Het is nog meer onzin als we kijken naar de mogelijkheden om alternatieve, met name decentrale vormen van energievoorziening te stimuleren. Daarmee wordt de afhankelijkheid van grondstoffenleveranciers sterk verminderd. Maar daar zit RWE niet op te wachten, want dat leidt tot omzetverlies voor haar; in het bijzonder bij de levering van stroom. De overname van Essent heeft ten doel om dit dreigende omzetverlies te verhinderen, of tenminste langdurig te vertragen. Dit is een veel groter belang dan de inkoopmacht tegenover grondstoffenleveranciers. Want met die leveranciers kunnen kongsies gemaakt worden, aandelen geruild worden of bestuurlijke dubbelfuncties gecreëerd worden om samen de winsten te verdelen.

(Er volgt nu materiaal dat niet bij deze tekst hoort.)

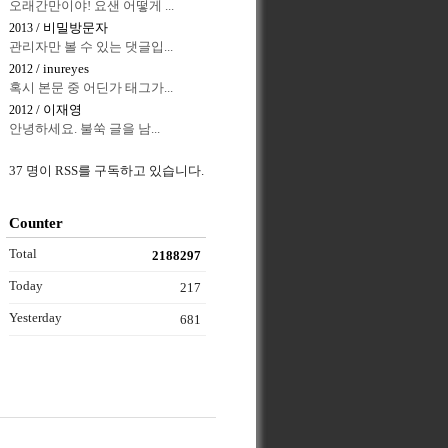
오래간만이야! 요샌 어떻게 ...
/ 비밀방문자
2013
관리자만 볼 수 있는 댓글입...
/ inureyes
2012
혹시 본문 중 어딘가 태그가...
/ 이재영
2012
안녕하세요. 불쑥 글을 남...
37 명이 RSS를 구독하고 있습니다.
Counter
Total
2188297
Today
217
Yesterday
681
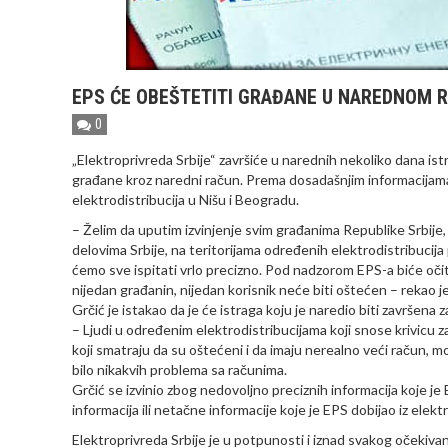
EPS ĆE OBEŠTETITI GRAĐANE U NAREDNOM 
0
„Elektroprivreda Srbije“ završiće u narednih nekoliko dana i
građane kroz naredni račun. Prema dosadašnjim informacijama,
elektrodistribucija u Nišu i Beogradu.
– Želim da uputim izvinjenje svim građanima Republike Srbije
delovima Srbije, na teritorijama određenih elektrodistribucija 
ćemo sve ispitati vrlo precizno. Pod nadzorom EPS-a biće očita
nijedan građanin, nijedan korisnik neće biti oštećen – rekao je 
Grčić je istakao da je će istraga koju je naredio biti završena z
– Ljudi u određenim elektrodistribucijama koji snose krivicu z
koji smatraju da su oštećeni i da imaju nerealno veći račun, mo
bilo nikakvih problema sa računima.
Grčić se izvinio zbog nedovoljno preciznih informacija koje je E
informacija ili netačne informacije koje je EPS dobijao iz elektr
Elektroprivreda Srbije je u potpunosti i iznad svakog očekiva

De groei van decentrale opwekking is bedreigend voor de directeuren en commissarissen van grote energiebedrijven, die dan aan macht verliezen en minder hoge salarissen kunnen opeisen. [Met op de achtergrond grote aandeelhouders.] Dat is ‘des Pudels Kern’ om een Duitse uitdrukking te gebruiken. Dat verklaart ook de haast in de besluitvorming. Gedeputeerden en statenleden moeten er niet te makkelijk over denken dat het geld van de verkoop van Essent zo maar gebruikt kan worden voor alternatieve energieopwekking. De leverantie van kleine producenten aan het net kan in elk geval bemoeilijkt worden door technische middelen, prijsmanipulatie en vooral door concurrentie-eisen. Het Europese mededingingsrecht kan in stelling worden gebracht om grootschalige producenten tenminste gelijke (naar evenredigheid van de omzet) toegang te bieden, of ruimte te bieden voor het aangaan van contracten die hun voorrang geven. Cruciaal hierbij is de beheersing van de onbalans, de afstemming van minuut tot minuut van vraag en aanbod van stroom. Die wordt bij privatisering uit handen gegeven. Dat mag dus niet gebeuren. Misschien valt dit mee, maar niets wijst er op dat de gedeputeerden zich over dit probleem gebogen hebben.
Tot slot, het afblazen van het contract leidt niet tot verlies voor de provincie, zoals steeds wordt beweerd. Want de provincie heeft helemaal geen miljarden in Essent geïnvesteerd. Het leidt tot het mislopen van inkomsten die de klanten later moeten ophoesten.